Nie ma nadgodzin dla Kierowników – umiejętność delegowania ważną kompetencją osób zatrudnionych na stanowiskach kierowniczych
W wyroku z dnia 5 marca 2014 roku (II PK 135/13) Sąd Najwyższy odmówił przyznania wynagrodzenia za nadgodziny osobie zatrudnionej na stanowisku kierowniczym ponieważ
„okoliczność wykonywania przez powódkę pracy poza normatywnym czasem pracy wynikała nie z wadliwej organizacji tego czasu pracy narzuconej przez pracodawcę czy z nakładania na powódkę obowiązków w ilości niemożliwej do wykonania w normatywnym czasie pracy, ale ze sposobu organizacji pracy przez samą powódkę.”
Stanowisko powódki było stanowiskiem kierowniczym. Sama organizowała sobie pracę oraz podległym pracownikom. Powódka była bardzo skrupulatna i wolała często sama wykonywać zadania niż delegować je na podległych pracowników. Podwładni powódki nie mieli przekroczonych limitów nadgodzin, w związku z czym nie było przeszkód, aby delegować na nich zadania.
Sąd Apelacyjny w pełni podzielił stanowisko Sądu Okręgowego, że w sytuacji, gdy powódka była zatrudniona na stanowisku kierowniczym i z tej racji miała dbać o przestrzeganie norm czasu pracy i informować przełożonych o ewentualnych nieprawidłowościach, nadto uczestniczyła w tworzeniu procedur dotyczących rozliczania godzin nadliczbowych, wynagrodzenie za pracę w godzinach nadliczbowych jej nie przysługuje. Zgodnie art. 151 § 1 k.p. pracownicy zarządzający w imieniu pracodawcy zakładem pracy, kierownicy wyodrębnionych komórek organizacyjnych wykonują, w razie konieczności, pracę poza normalnymi godzinami pracy bez prawa do wynagrodzenia oraz dodatku z tytułu pracy w godzinach nadliczbowych.
Powódka nie wykazała, że praca którą wykonywała przekraczając podstawową normę czasu pracy, jest spowodowana błędami organizacyjnymi pracodawcy, przeciwnie, pracując na samodzielnym stanowisku sama organizowała pracę własną oraz podległych jej pracowników.

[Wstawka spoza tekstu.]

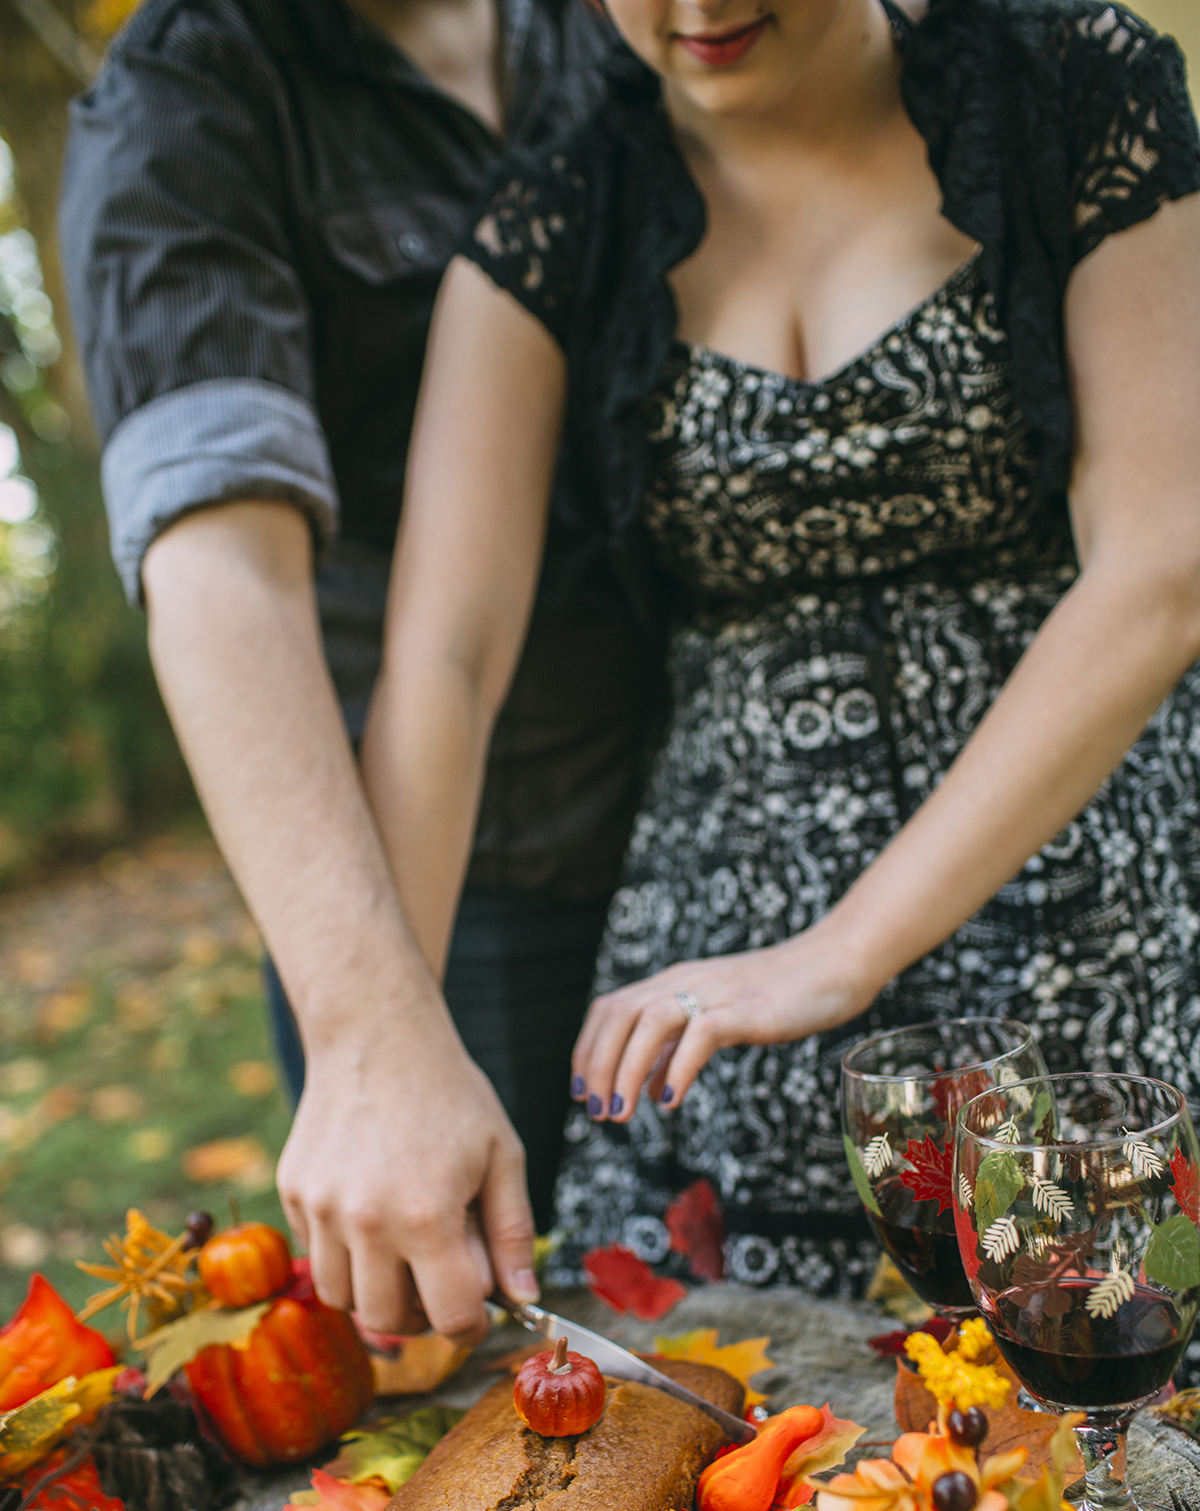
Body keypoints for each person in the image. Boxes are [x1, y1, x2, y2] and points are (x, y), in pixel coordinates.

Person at [360, 0, 1200, 1297]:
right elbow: (445, 664)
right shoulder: (554, 219)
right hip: (715, 992)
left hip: (1090, 907)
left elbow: (1164, 567)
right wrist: (387, 1050)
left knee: (1118, 1411)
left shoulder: (1073, 84)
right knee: (746, 1452)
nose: (697, 8)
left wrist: (839, 952)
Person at [58, 0, 663, 1340]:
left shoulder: (609, 25)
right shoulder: (182, 107)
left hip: (722, 824)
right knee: (481, 1366)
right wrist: (372, 1024)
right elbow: (225, 571)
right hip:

Mając do dyspozycji zespół pracowników powinna była rozdysponować pomiędzy nich część zadań, których nie musiała wykonywać samodzielnie. Nie kwestionując zatem faktu, że powódka świadczyła pracę w godzinach nadliczbowych, Sąd Apelacyjny uznał, że wynikało to z niewłaściwego zarządzania powierzonym jej zespołem oraz wadliwej organizacji pracy. W pewnym zakresie zatem sama przyczyniła się do wydłużenia własnego czasu pracy.
Sąd Najwyższy zauważył, co następuje:
Skarżąca w pozwanej spółce zajmowała stanowisko kierownicze, posiadała znaczny zakres obowiązków, ale równocześnie znaczny zakres swobody w organizowaniu czasu pracy i przydzielaniu zadań podległym jej pracownikom, z czego nie zawsze korzystała, znaczną część obowiązków wykonując samodzielnie, pomimo, iż podlegli pracownicy nie mieli przekroczonego limitu godzin nadliczbowych i powódka miała możliwość część swych obowiązków delegować na tych pracowników. To bowiem powódka, zarządzając komórką organizacyjną, była odpowiedzialna za organizację czasu pracy swojego i podległych pracowników, mogła zatem, jak trafnie przyjęły sądy obydwu instancji, część pracy wykonywanej osobiście cedować na pracowników swego działu.